Человек, которого заставляют раздеться в присутствии других, чувствует себя униженным. Это чувство сильнее стыда. Только тот, кто испытал его, может меня понять. Они умеют унизить человека, внушить ему презрение к себе. "Снимите рубашку". Я снял. Противиться было бессмысленно. "Снимите брюки". Я снял. "Снимите ботинки". Потом носки. А потом все остальное, что могло прикрыть выставленную на осмеяние наготу. Достоинство заключенного оскорблялось тем безжалостнее, чем упорней он старался его сохранить. И вот один из них быстро и ловко стаскивает с тебя последнюю одежду, не давая времени раздеться самому, после того как ты уже понял, что это неизбежно. Я стоял перед ними голый. Лишенный всякой возможности защищаться.
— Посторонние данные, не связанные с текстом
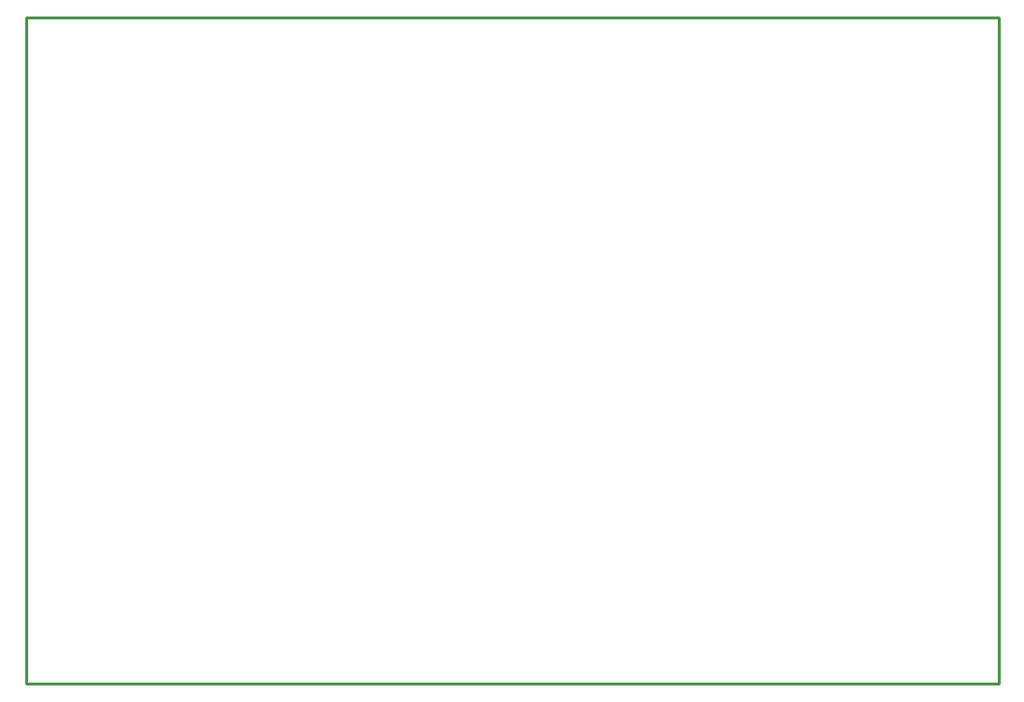
<source format=gbr>
G04 start of page 10 for group -4078 idx -4078 *
G04 Title: (unknown), bottomsilk *
G04 Creator: pcb 4.0.2 *
G04 CreationDate: Sat May 14 18:06:43 2022 UTC *
G04 For: railfan *
G04 Format: Gerber/RS-274X *
G04 PCB-Dimensions (mil): 3350.00 2300.00 *
G04 PCB-Coordinate-Origin: lower left *
%MOIN*%
%FSLAX25Y25*%
%LNBOTTOMSILK*%
%ADD73C,0.0100*%
G54D73*X500Y500D02*X334500D01*
Y229500D01*
X500D01*
Y500D01*
M02*

</source>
И знаешь, Алберто, о ком я подумал в тот момент? Об Анжело Сене. Ты о нем слышал. Если наше сонное царство пробуждается иногда от своей летаргии, это заслуга Анжело Сены. Анжело, такой худощавый и нервный, он словно пламя, которое себя поддерживает и раздувает. Мечтает ли он, борется ли, думает ли, он отдается этому душой и телом - всем своим существом, безраздельно. И вот однажды, когда фашистская полиция избила Сену и об этом инциденте толковали в кружке литераторов и художников в промежутках между порциями виски, взаимными упреками и ядовитыми сентенциями, без каких не обходится ни один уважающий себя интеллектуал ("Не знаю, известно ли вам, что сегодня утром ультра напали на Анжело, когда он возвращался с собрания демократов. Избили его до полусмерти. Поначалу он петушился, хотел, как истинный рыцарь, защитить от оскорблений дам, которых сопровождал, а полицейские, понятное дело, вышли из терпения и превысили обычную дозу. Анжело лежит в больнице, пятый этаж, двенадцатая комната, на голове у него огромные шишки, несколько ребер переломано".), некая поэтесса, опершись своим атласным локотком о спинку софы, на которой восседал литературный критик, проворковала: "Наконец-то и к Сене пришла известность. Теперь он несколько лет будет ходить с наклейками из пластыря". И это было все, что у них нашлось сказать, Алберто, о дикой выходке полицейских. Поэтесса выразила общее мнение. Тем не менее каждый из них, наверное, смог бы повторить мужественный поступок Сены. Или желал бы его повторить.